Trying to put away some savings when your income is already stretched to its limit may sound impossible, but it’s not. The key is to keep your goals small and to become hyper-aware of your family’s personal spending traps.
Here are five simple ways to start your savings project:
1. Start really small. It’s OK to save what feels like a ridiculously small amount of money at first—even as little as $5 a week. That may not seem like much, but even small amounts add up over time. You want to make sure your goal is achievable and that you’re saving consistently, which you probably can do if you’re only saving $5 a week. When you’ve shown yourself that you can successfully save for a few months, you’ll have the confidence to slowly increase the amount you’re setting aside.
Have your bank or credit union automatically transfer the money into your savings account once a week, or use an online savings account (Capital One 360, Ally Bank, Discover, and GoBank are a few). It often takes a day or two to transfer money from your online savings account back into your checking account, so you won’t be as tempted to use it for impulse purchases.
2. Rethink ongoing expenses. Take a closer look at your car loan, homeowner’s/renter’s insurance, cable TV/Internet plan, cell phone bill, and other recurring charges. One by one, see if you can modify your plan or negotiate a better deal. Add any savings directly into your new automatic savings plan. Because you likely pay these expenses without even thinking about them, any savings here will feel like “found money.”
3. Gently increase retirement savings. You’re probably not putting the recommended 15 percent to 20 percent of your pay into your workplace or self-employed retirement plan. Although this is savings you won’t access for a long time to come, it’s still important. Make a commitment to increase your contributions by just 1 percent each year. Up your contributions around the time you get your yearly raise and you’ll barely even notice the change. Plus, your employer may match a certain amount of your contributions. That’s essentially free money. Don’t turn it down.
4. Take a closer look at your food budget. This is an area where many families have more flexibility than they think, but it’s also a budget they’re reluctant to change. Give your food bill some extra attention for a month or so. Can you cut just $5 or $10 out of your weekly charges? If so, that money can go toward savings. You don’t need to become an extreme couponer, either. Simply look at the one or two most expensive items on your grocery receipt and ask yourself if there’s a way to cut them back. Are you spending a lot on deli meat for sandwiches? Start roasting a whole turkey or cooking a ham once a month, slicing the meat, and freezing it. Do you splurge on convenience foods when you’re too tired or busy to cook? Start cooking a double dinner batch once a week and freezing half of it for a hectic night.
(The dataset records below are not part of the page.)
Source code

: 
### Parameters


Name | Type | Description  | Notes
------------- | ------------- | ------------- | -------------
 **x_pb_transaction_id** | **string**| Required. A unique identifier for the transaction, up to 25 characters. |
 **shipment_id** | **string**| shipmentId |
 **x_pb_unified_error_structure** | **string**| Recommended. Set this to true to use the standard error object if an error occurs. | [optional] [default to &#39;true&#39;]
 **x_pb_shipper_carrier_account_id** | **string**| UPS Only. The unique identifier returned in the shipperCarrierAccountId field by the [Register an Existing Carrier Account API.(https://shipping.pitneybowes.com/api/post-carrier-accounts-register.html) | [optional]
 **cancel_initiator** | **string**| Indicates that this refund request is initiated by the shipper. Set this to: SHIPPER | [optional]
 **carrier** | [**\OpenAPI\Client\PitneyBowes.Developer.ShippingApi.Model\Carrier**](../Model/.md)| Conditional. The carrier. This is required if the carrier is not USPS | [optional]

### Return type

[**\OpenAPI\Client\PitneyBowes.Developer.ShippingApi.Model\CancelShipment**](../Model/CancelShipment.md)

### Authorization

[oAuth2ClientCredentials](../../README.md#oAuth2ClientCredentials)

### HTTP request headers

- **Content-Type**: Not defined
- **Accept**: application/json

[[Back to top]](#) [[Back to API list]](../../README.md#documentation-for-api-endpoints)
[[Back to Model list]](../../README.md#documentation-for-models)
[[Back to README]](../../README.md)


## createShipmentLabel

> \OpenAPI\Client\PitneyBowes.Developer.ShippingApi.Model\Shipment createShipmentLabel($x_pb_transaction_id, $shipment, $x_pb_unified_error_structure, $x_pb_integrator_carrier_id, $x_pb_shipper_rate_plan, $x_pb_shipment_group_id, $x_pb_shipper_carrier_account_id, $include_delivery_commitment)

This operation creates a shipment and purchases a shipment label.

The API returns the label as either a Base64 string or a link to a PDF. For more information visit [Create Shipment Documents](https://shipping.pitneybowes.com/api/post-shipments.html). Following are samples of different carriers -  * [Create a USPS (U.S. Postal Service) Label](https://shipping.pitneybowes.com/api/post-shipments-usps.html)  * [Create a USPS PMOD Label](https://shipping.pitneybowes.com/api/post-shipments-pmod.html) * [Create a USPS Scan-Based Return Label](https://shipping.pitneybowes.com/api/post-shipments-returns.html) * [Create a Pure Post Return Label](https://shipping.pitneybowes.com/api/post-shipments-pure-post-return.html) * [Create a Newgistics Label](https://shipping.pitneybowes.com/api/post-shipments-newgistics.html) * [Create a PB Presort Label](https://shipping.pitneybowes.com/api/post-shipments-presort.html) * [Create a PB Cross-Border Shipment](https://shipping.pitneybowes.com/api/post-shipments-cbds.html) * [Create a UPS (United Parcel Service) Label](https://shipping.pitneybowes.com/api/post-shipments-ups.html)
5. Use credit card rewards wisely. If you’re using a credit card that offers cash-back rewards, start mentally considering these points as savings rather than as splurge options. Once you’ve accumulated enough points to earn cash back, redeem it. Put the money immediately in savings instead of using it to buy those tempting gift cards for restaurants or other places that sell non-necessities. If, for some reason, you must redeem your points for gift cards or merchant discounts, earmark them for holiday and birthday gifts. Take a corresponding amount of money out of your checking account or gifts budget and tuck it into savings. Voila! Your credit card just helped you add to your savings account.